#### TEXTE À LIRE:
+++

Les cris de joie et les chants d’allégresse ont résonné dans les collines du quartier Sayo, à Beni, ce mercredi 24 décembre. Pour les habitants des cellules Mundubiena et Kaghirimunda, ce n’était pas un simple chantier qui débutait, mais le prélude à une libération. Une libération du fardeau quotidien de la corvée d’eau, une lutte contre l’insécurité et les maladies. Le premier coup de pioche du projet d’adduction d’eau, financé par la MONUSCO, a été accueilli comme une bénédiction, un « cadeau de Noël » tant attendu pour cette communauté éprouvée.
Ici, la vie tourne autour d’une quête épuisante. Femmes et jeunes filles, souvent dès l’aube, entament des marches harassantes sur des sentiers escarpés, à la recherche de points d’eau souvent insalubres. « La population avait des difficultés d’accéder à l’eau potable », témoigne un habitant, résumant une réalité partagée par des milliers. Cette eau de ruissellement, recueillie dans des mares ou des cours d’eau non protégés, est un cocktail dangereux. Elle charrie des germes responsables de maladies hydriques qui frappent régulièrement les familles, particulièrement les enfants. Dans une zone où de nombreux habitants sont des déplacés retournés, encore meurtris par la crise sécuritaire, cette précarité sanitaire ajoute une couche de vulnérabilité insoutenable.
Le projet d’adduction d’eau à Sayo est bien plus qu’une réponse technique. C’est une bouée de sauvetage lancée au cœur d’une détresse quotidienne. En apportant une source d’eau propre et accessible, il vise à briser un cycle infernal. Finies, ou du moins réduites, les longues heures perdues à la collecte, heures qui pourraient être consacrées à l’éducation, aux activités génératrices de revenus ou simplement au repos. Réduit aussi, le risque permanent d’agression que courent les femmes et les filles sur ces chemins isolés. La sécurité, dans le Nord-Kivu, passe aussi par l’accès à l’eau.
La dimension symbolique de cette initiative n’a pas échappé aux autorités locales et aux responsables de la MONUSCO. Abdourahmane Ganda, chef du sous-bureau de la MONUSCO à Beni, l’a présenté comme un geste d’amitié et de solidarité concrète. « Nous nous sommes empressés pour faire ce cadeau de Noël à la population parce qu’on ne voit pas ce qu’on peut offrir à un être humain qui est mieux que l’eau. Et ça aussi renforce notre amitié avec la population de Sayo », a-t-il déclaré. Ces mots traduisent une volonté de dépasser le simple mandat sécuritaire pour toucher aux besoins fondamentaux, créant un lien plus tangible avec les communautés. Après des années de tensions et de méfiance parfois, un projet comme celui-ci peut-il contribuer à retisser un dialogue de confiance ? La réponse des habitants, par leur joie manifeste, semble indiquer une voie positive.

+++

#### DONNÉES FOURNIES:
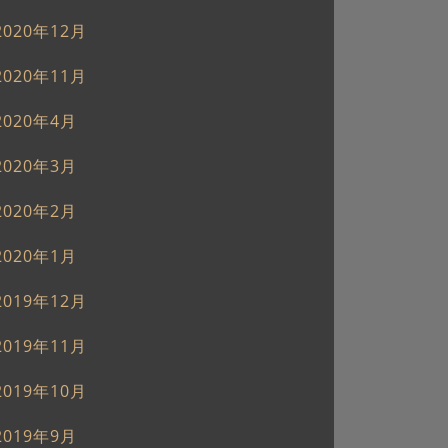
2020年12月
2020年11月
2020年4月
2020年3月
2020年2月
2020年1月
2019年12月
2019年11月
2019年10月
2019年9月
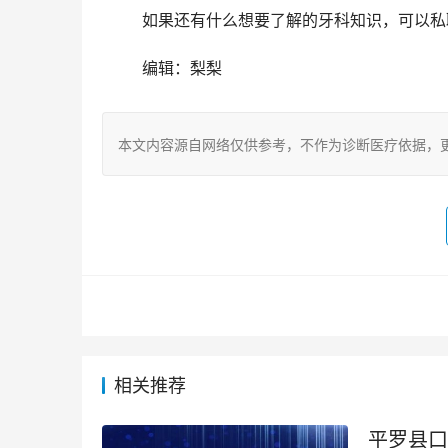
	如果还有什么想要了解的牙科知识，可以
	编辑：梨梨
本文内容源自网络仅供参考，不作为诊断医疗依据，
相关推荐
平罗县口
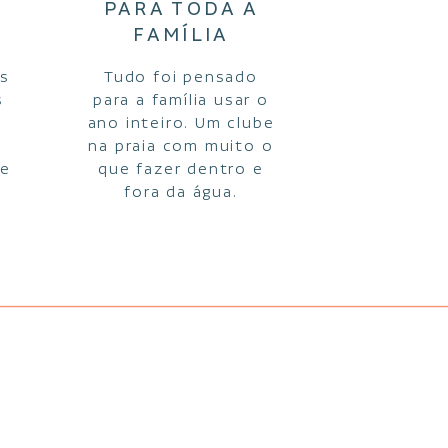
PARA TODA A
FAMÍLIA
as
Tudo foi pensado
s
para a família usar o
ano inteiro. Um clube
na praia com muito o
de
que fazer dentro e
fora da água.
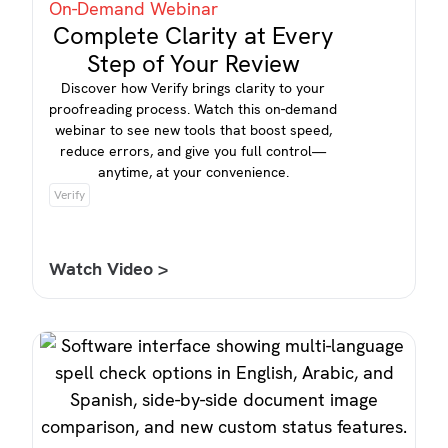
On-Demand Webinar
Complete Clarity at Every
Step of Your Review
Discover how Verify brings clarity to your
proofreading process. Watch this on-demand
webinar to see new tools that boost speed,
reduce errors, and give you full control—
anytime, at your convenience.
Verify
Watch Video >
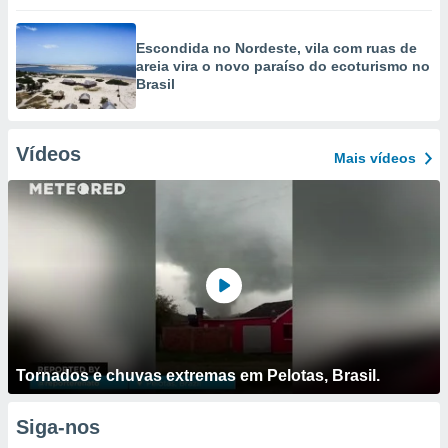
Escondida no Nordeste, vila com ruas de
areia vira o novo paraíso do ecoturismo no
Brasil
Vídeos
Mais vídeos
Tornados e chuvas extremas em Pelotas, Brasil.
Siga-nos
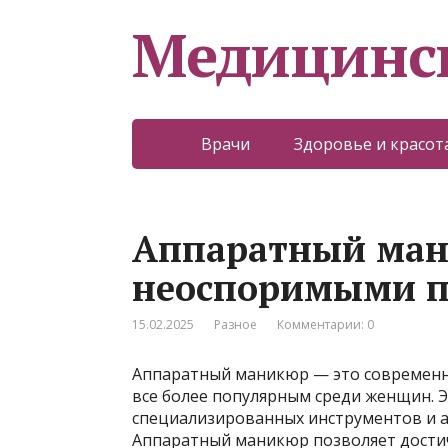
Медицинс
Врачи
Здоровье и красот
Аппаратный мани
неоспоримыми 
15.02.2025
Разное
Комментарии: 0
Аппаратный маникюр — это современны
все более популярным среди женщин. 
специализированных инструментов и а
Аппаратный маникюр позволяет достич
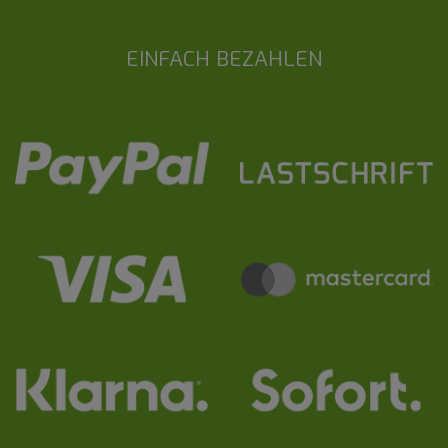
EINFACH BEZAHLEN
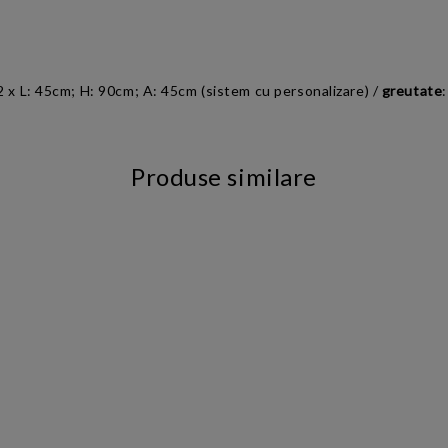
 2 x L: 45cm; H: 90cm; A: 45cm (sistem cu personalizare) /
greutate
Produse similare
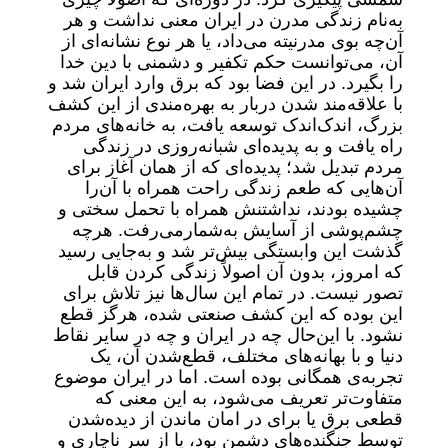
به‌نام زندگی مدرن در ایران معنی نداشت و هر
آن‌چه بوی مدرنیته می‌داد، یا هر نوع نشانه‌ای از
آن، می‌توانست حکم تکفیر و دشمنی با دین خدا
را بگیرد. در این فضا بود که برق وارد ایران شد و
با علاقه‌مند شدن دربار به بهره‌مندی از این کشف
بزرگ، اندک‌اندک توسعه یافت، به خانه‌های مردم
راه یافت و به پدیده‌ای شبانه‌روزی در زندگی
مردم تبدیل شد؛ پدیده‌ای که از همان آغاز برای
آن‌هایی که طعم زندگی راحت همراه با آن‌را
چشیده بودند، نداشتنش همراه با تحمل سختی و
چشم‌پوشی از آسایش به‌شمارمی‌رفت. هرچه
گذشت این وابستگی بیش‌تر شد و به‌جایی رسید
که امروز، بدون آن اصولاً زندگی کردن قابل
تصور نیست. در تمام این سال‌ها نیز تلاش برای
این بوده که این کشف صنعتی شده، هرگز قطع
نشود. با این‌حال چه در ایران و چه در سایر نقاط
دنیا و با بهانه‌های مختلف، قطع‌شدن آن، یک
تجربه‌ی همگانی بوده است. اما در ایران موضوع
متفاوت‌تر تعریف می‌شود، به این معنی که
قطعی برق یا برای در امان ماندن از دیده‌شدن
توسط جنگنده‌های دشمن بود، یا از سر ناچاری و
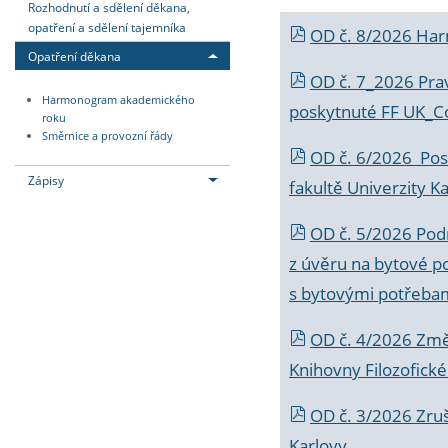
Rozhodnutí a sdělení děkana,
opatření a sdělení tajemníka
OD č. 8/2026 Ha
Opatření děkana
OD č. 7_2026 Prav
Harmonogram akademického
poskytnuté FF UK_C
roku
Směrnice a provozní řády
OD č. 6/2026 Posk
Zápisy
fakultě Univerzity K
OD č. 5/2026 Podr
z úvěru na bytové po
s bytovými potřebam
OD č. 4/2026 Změ
Knihovny Filozofické
OD č. 3/2026 Zruš
Karlovy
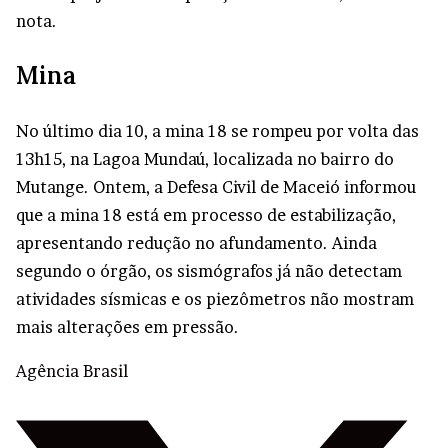
nota.
Mina
No último dia 10, a mina 18 se rompeu por volta das
13h15, na Lagoa Mundaú, localizada no bairro do
Mutange. Ontem, a Defesa Civil de Maceió informou
que a mina 18 está em processo de estabilização,
apresentando redução no afundamento. Ainda
segundo o órgão, os sismógrafos já não detectam
atividades sísmicas e os piezômetros não mostram
mais alterações em pressão.
Agência Brasil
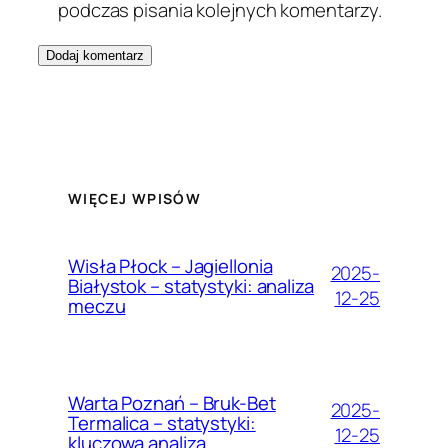
podczas pisania kolejnych komentarzy.
WIĘCEJ WPISÓW
Wisła Płock – Jagiellonia
2025-
Białystok – statystyki: analiza
12-25
meczu
Warta Poznań – Bruk-Bet
2025-
Termalica – statystyki:
12-25
kluczowa analiza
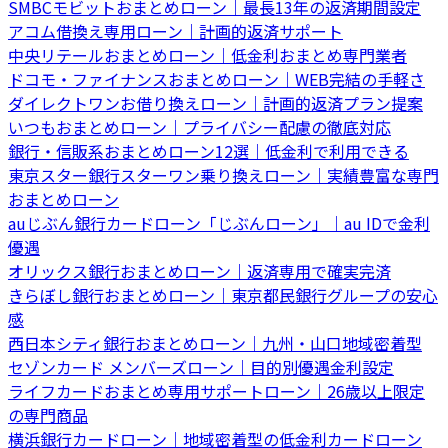
SMBCモビットおまとめローン｜最長13年の返済期間設定
アコム借換え専用ローン｜計画的返済サポート
中央リテールおまとめローン｜低金利おまとめ専門業者
ドコモ・ファイナンスおまとめローン｜WEB完結の手軽さ
ダイレクトワンお借り換えローン｜計画的返済プラン提案
いつもおまとめローン｜プライバシー配慮の徹底対応
銀行・信販系おまとめローン12選｜低金利で利用できる
東京スター銀行スターワン乗り換えローン｜実績豊富な専門
おまとめローン
auじぶん銀行カードローン「じぶんローン」｜au IDで金利
優遇
オリックス銀行おまとめローン｜返済専用で確実完済
きらぼし銀行おまとめローン｜東京都民銀行グループの安心
感
西日本シティ銀行おまとめローン｜九州・山口地域密着型
セゾンカード メンバーズローン｜目的別優遇金利設定
ライフカードおまとめ専用サポートローン｜26歳以上限定
の専門商品
横浜銀行カードローン｜地域密着型の低金利カードローン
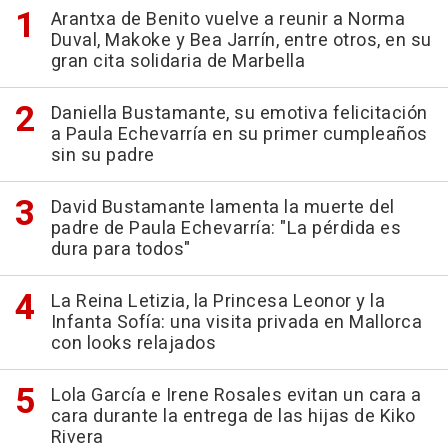
Arantxa de Benito vuelve a reunir a Norma
Duval, Makoke y Bea Jarrín, entre otros, en su
gran cita solidaria de Marbella
Daniella Bustamante, su emotiva felicitación
a Paula Echevarría en su primer cumpleaños
sin su padre
David Bustamante lamenta la muerte del
padre de Paula Echevarría: "La pérdida es
dura para todos"
La Reina Letizia, la Princesa Leonor y la
Infanta Sofía: una visita privada en Mallorca
con looks relajados
Lola García e Irene Rosales evitan un cara a
cara durante la entrega de las hijas de Kiko
Rivera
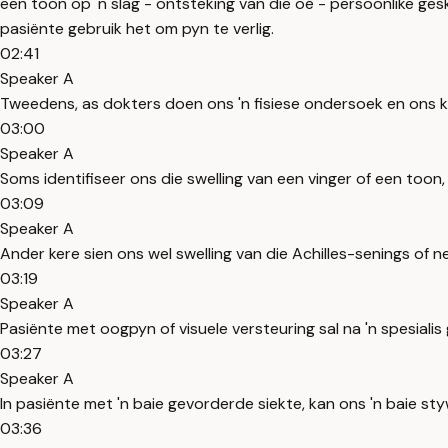
een toon op 'n slag - ontsteking van die oë - persoonlike ges
pasiënte gebruik het om pyn te verlig.
02:41
Speaker A
Tweedens, as dokters doen ons 'n fisiese ondersoek en ons k
03:00
Speaker A
Soms identifiseer ons die swelling van een vinger of een toon,
03:09
Speaker A
Ander kere sien ons wel swelling van die Achilles-senings of 
03:19
Speaker A
Pasiënte met oogpyn of visuele versteuring sal na 'n spesialis
03:27
Speaker A
In pasiënte met 'n baie gevorderde siekte, kan ons 'n baie st
03:36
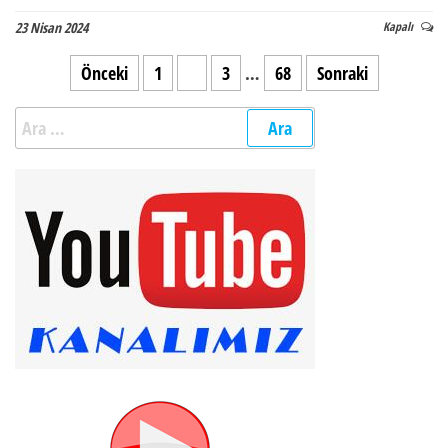
23 Nisan 2024
Kapalı
Yazı sayfalandırması
Önceki
1
2
3
…
68
Sonraki
Arama:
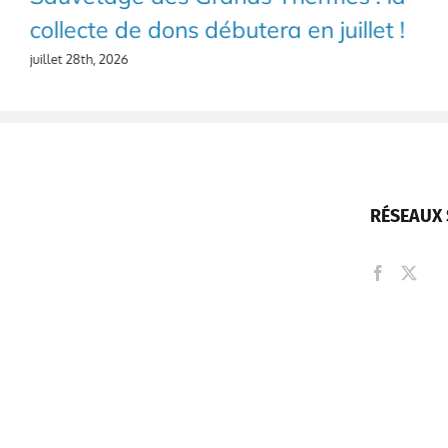
collecte de dons débutera en juillet !
juillet 28th, 2026
RÉSEAUX 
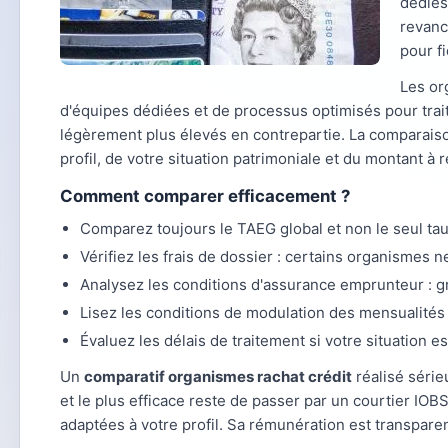
dédiés.
revanc
pour fi
Les or
d'équipes dédiées et de processus optimisés pour trai
légèrement plus élevés en contrepartie. La comparais
profil, de votre situation patrimoniale et du montant à 
Comment comparer efficacement ?
Comparez toujours le TAEG global et non le seul tau
Vérifiez les frais de dossier : certains organismes n
Analysez les conditions d'assurance emprunteur : gr
Lisez les conditions de modulation des mensualités 
Évaluez les délais de traitement si votre situation e
Un
comparatif organismes rachat crédit
réalisé série
et le plus efficace reste de passer par un courtier IO
adaptées à votre profil. Sa rémunération est transparen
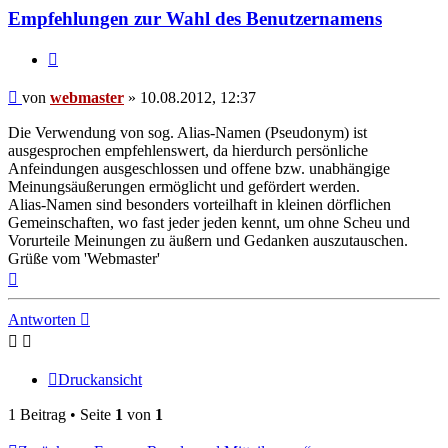
Empfehlungen zur Wahl des Benutzernamens
Zitieren
Beitrag
von
webmaster
»
10.08.2012, 12:37
Die Verwendung von sog. Alias-Namen (Pseudonym) ist
ausgesprochen empfehlenswert, da hierdurch persönliche
Anfeindungen ausgeschlossen und offene bzw. unabhängige
Meinungsäußerungen ermöglicht und gefördert werden.
Alias-Namen sind besonders vorteilhaft in kleinen dörflichen
Gemeinschaften, wo fast jeder jeden kennt, um ohne Scheu und
Vorurteile Meinungen zu äußern und Gedanken auszutauschen.
Grüße vom 'Webmaster'
Nach
oben
Antworten
Druckansicht
1 Beitrag • Seite
1
von
1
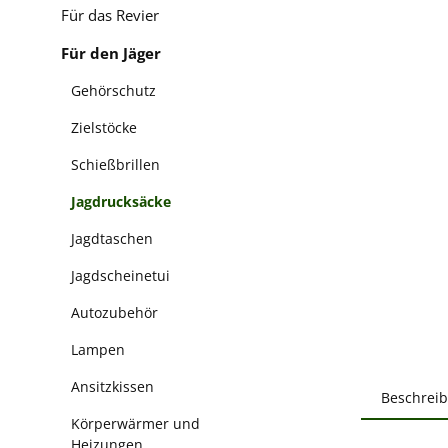
Für das Revier
Für den Jäger
Gehörschutz
Zielstöcke
Schießbrillen
Jagdrucksäcke
Jagdtaschen
Jagdscheinetui
Autozubehör
Lampen
Ansitzkissen
Beschrei
Körperwärmer und
Heizungen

+++

#### ÉNONCÉ A:
Selon l'article sur l'eau à Sayo, quel jour a été donné le premier coup de pioche du projet d'adduction d'eau ?
#### ÉNONCÉ B:
Recopiez, dans l'article sur l'eau à Sayo, le passage qui va de « Le projet d’adduction » jusqu'à « l’accès à l’eau. ».

#### VOTRE RÉPONSE A:
Le mercredi 24 décembre.

#### VOTRE RÉPONSE B:
Le projet d’adduction d’eau à Sayo est bien plus qu’une réponse technique. C’est une bouée de sauvetage lancée au cœur d’une détresse quotidienne. En apportant une source d’eau propre et accessible, il vise à briser un cycle infernal. Finies, ou du moins réduites, les longues heures perdues à la collecte, heures qui pourraient être consacrées à l’éducation, aux activités génératrices de revenus ou simplement au repos. Réduit aussi, le risque permanent d’agression que courent les femmes et les filles sur ces chemins isolés. La sécurité, dans le Nord-Kivu, passe aussi par l’accès à l’eau.